WasifurRahman / BERT_multimodal_transformer

193 stars 29 forks source link

baseline using only visual or acoustic features. #13

Closed AiliAili closed 3 years ago

AiliAili commented 3 years ago

Thank you very much for sharing this great work.

I am wondering whether you try baselines based solely on visual or acoustic features. I adopted TFN structure to get baseline over visual features, but results in random guessing.

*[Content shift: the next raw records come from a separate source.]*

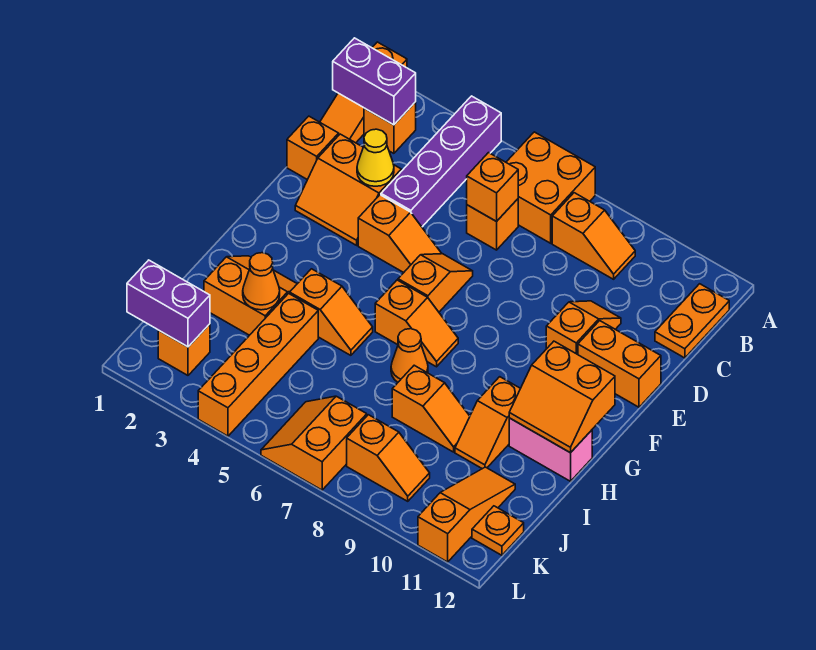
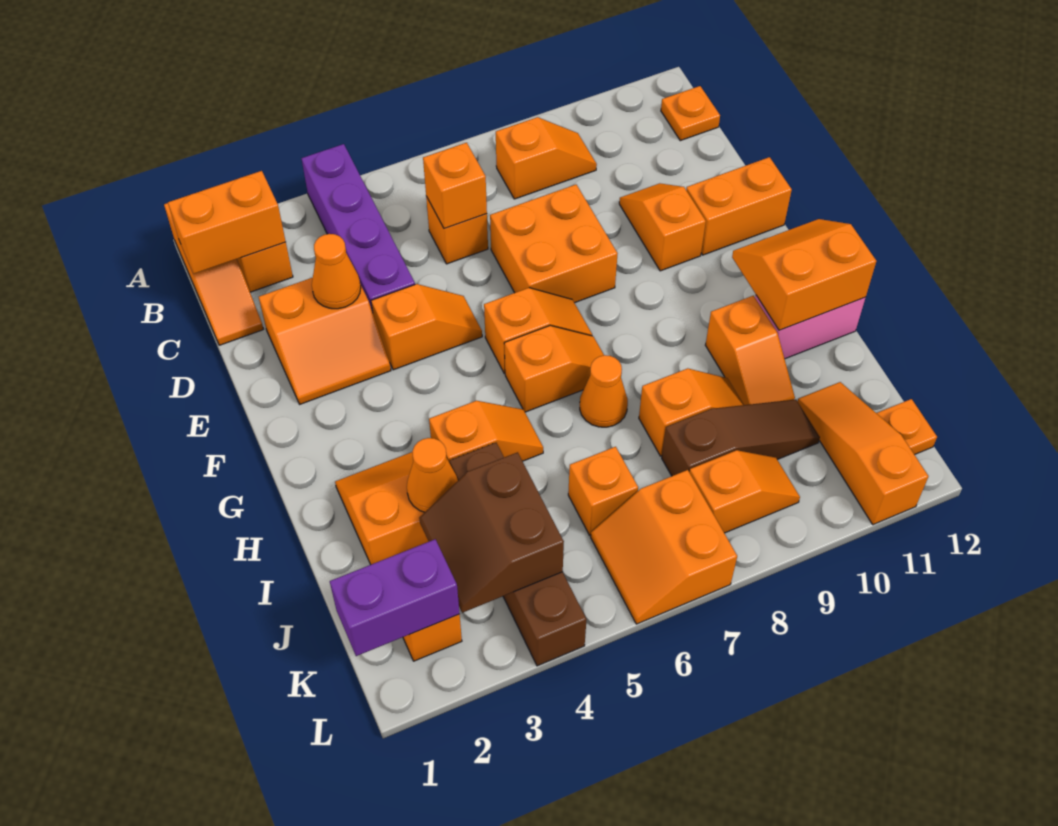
orange brick A6:B7 level 1 -> orange brick D7:E8 level 1
purple brick B1:B2 level 2 -> orange brick B1:B2 level 2
orange plate B12:C12 level 1 -> orange plate B12 level 1
orange brick D1 level 1 -> orange brick J6 level 1
yellow cone D3 level 2 -> orange cone D3 level 2
orange slope E6:F6 level 1 top F -> orange slope F6:F7 level 1 top 6
orange slope G11:H12 level 2 top G -> orange slope G11:H12 level 2 top H
orange brick I4:L4 level 1 -> brown brick I4:L4 level 1
none -> brown slope J3:K4 level 2 top 4
none -> brown slope J8:J10 level 1 top 8

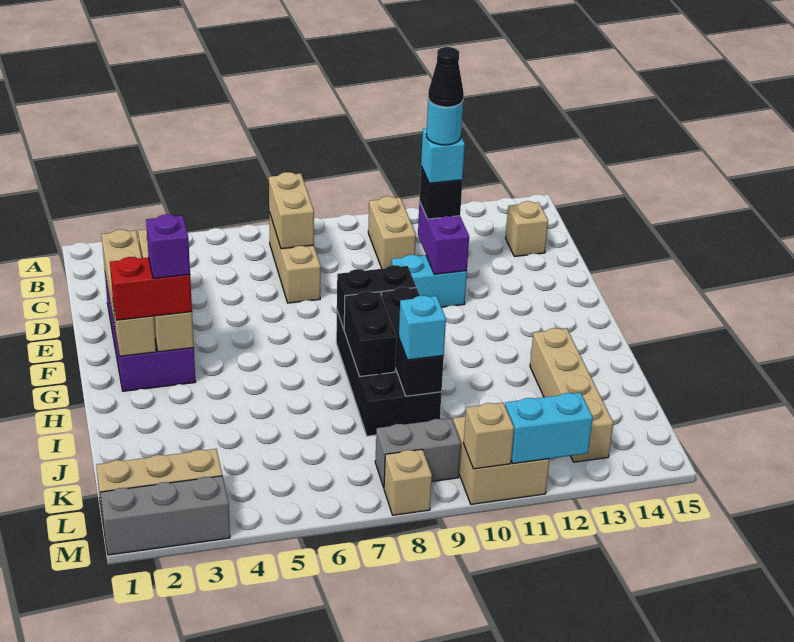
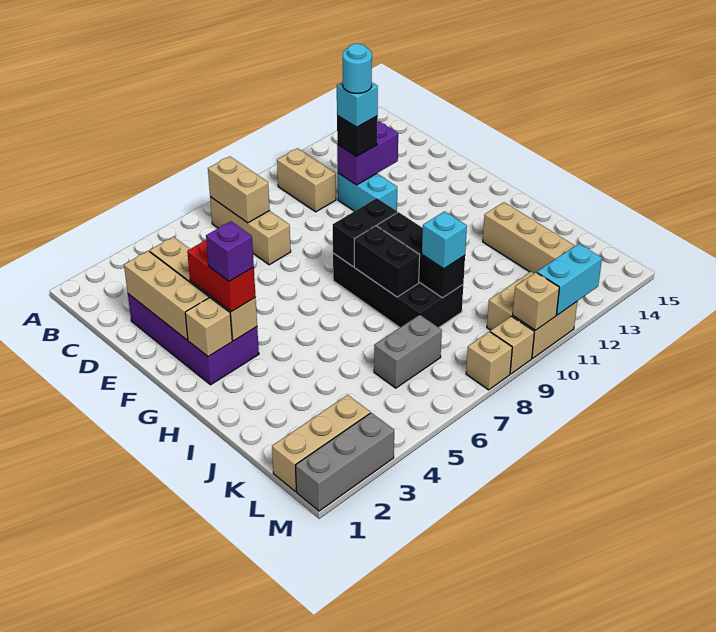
tan brick C14 level 1 -> tan brick M9 level 1
purple brick D11:E11 level 2 -> purple brick D11:D12 level 2
black cone D11 level 6 -> none
cyan brick E10:E11 level 1 -> cyan brick D11:E11 level 1
red brick G2:G3 level 3 -> red brick F3:G3 level 3
grey brick L8:L9 level 1 -> grey brick K6:K7 level 1

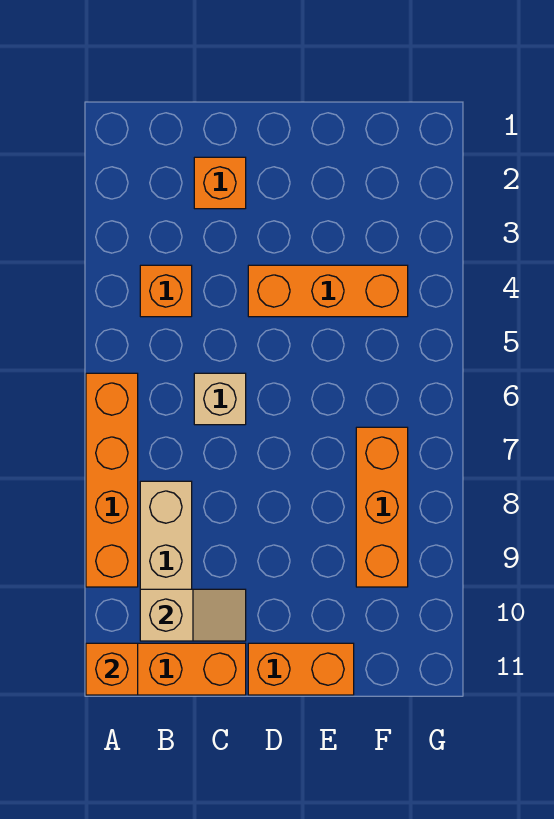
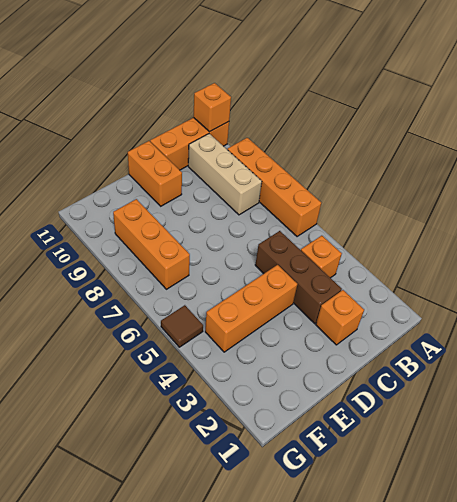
tan slope B10:C10 level 2 top B -> none
none -> brown brick C3:C5 level 1
tan brick C6 level 1 -> none
orange brick D11:E11 level 1 -> orange brick D10:D11 level 1
none -> brown tile G5 level 1

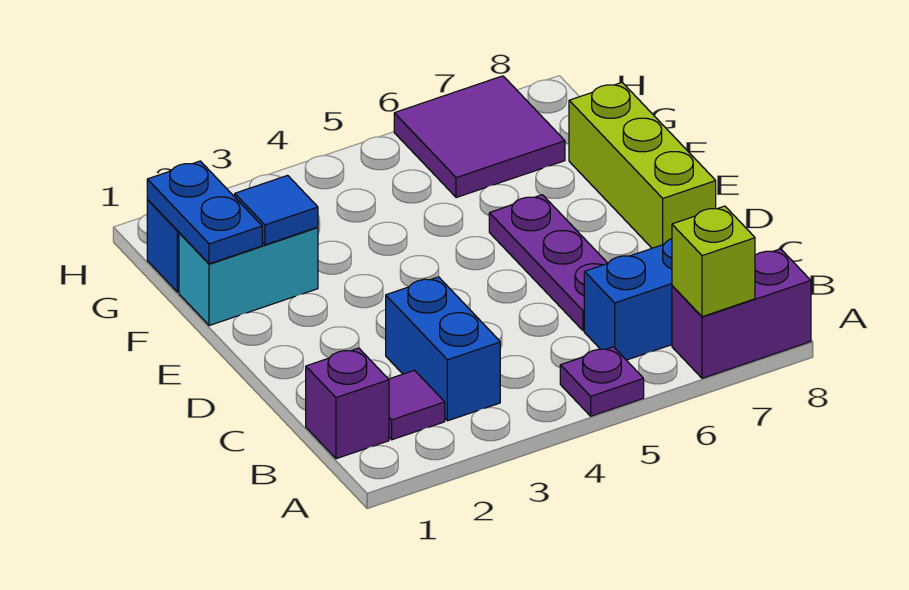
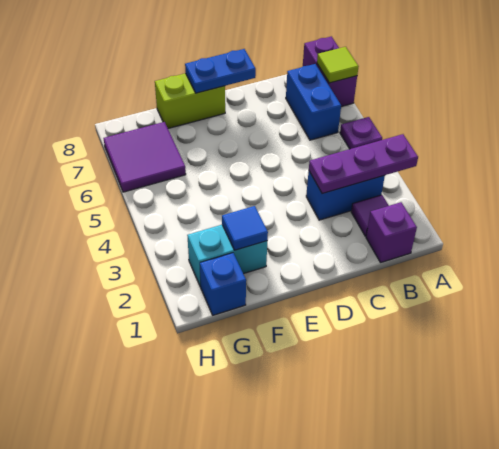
lime brick A7 level 2 -> lime tile A7 level 2
purple plate C6:E6 level 1 -> purple plate A3:C3 level 2
lime brick D8:F8 level 1 -> lime brick E8:F8 level 1
cyan brick F1:F2 level 1 -> cyan brick F2:G2 level 1
blue plate F1:G1 level 2 -> blue plate D8:E8 level 2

Could you please point me what's the possible issues with my usage of visual or acoustic features?

Thank you.

RE-N-Y commented 3 years ago

There is a wide range of reasons why multimodal models perform poorly. From personal experience, in multimodal models pre-trained NLP models perform the majority of the heavy lifting and visual/acoustic modalities provide "complementary" information not present in NLP models.

I do not believe that we have tried baselines with visual/acoustic features sorely, but I suspect a few possible issues.

  1. Feature engineering

In MOSI/MOSEI, often visual/acoustic features contain highly correlated features and zero columns, it may be worthwhile putting time into preprocessing and using dimensionality reduction techniques. The repository provides MOSI / MOSEI dataset with our preprocessing to ensure consistency, so it might be worth checking out.

  1. Simple models

Before attempting TFN, did you try classical models such as SVM, XGBoost, Linear Regression? I'd first verify the performances on these algorithms to verify whether the poor performance comes from the model or the quality of visual/acoustic features.

To elaborate on TFN, I believe the authors have attempted baselines on acoustic/visual modalities and it seems that even the SVM baseline performs significantly better than a random guess. So my recommendation is to attempt baselines on SVM first to rule out issues with modeling code.

A long reply but hope it helps!

AiliAili commented 3 years ago

Thanks for your suggestions. I will try it out and check why this happens.

Cheers.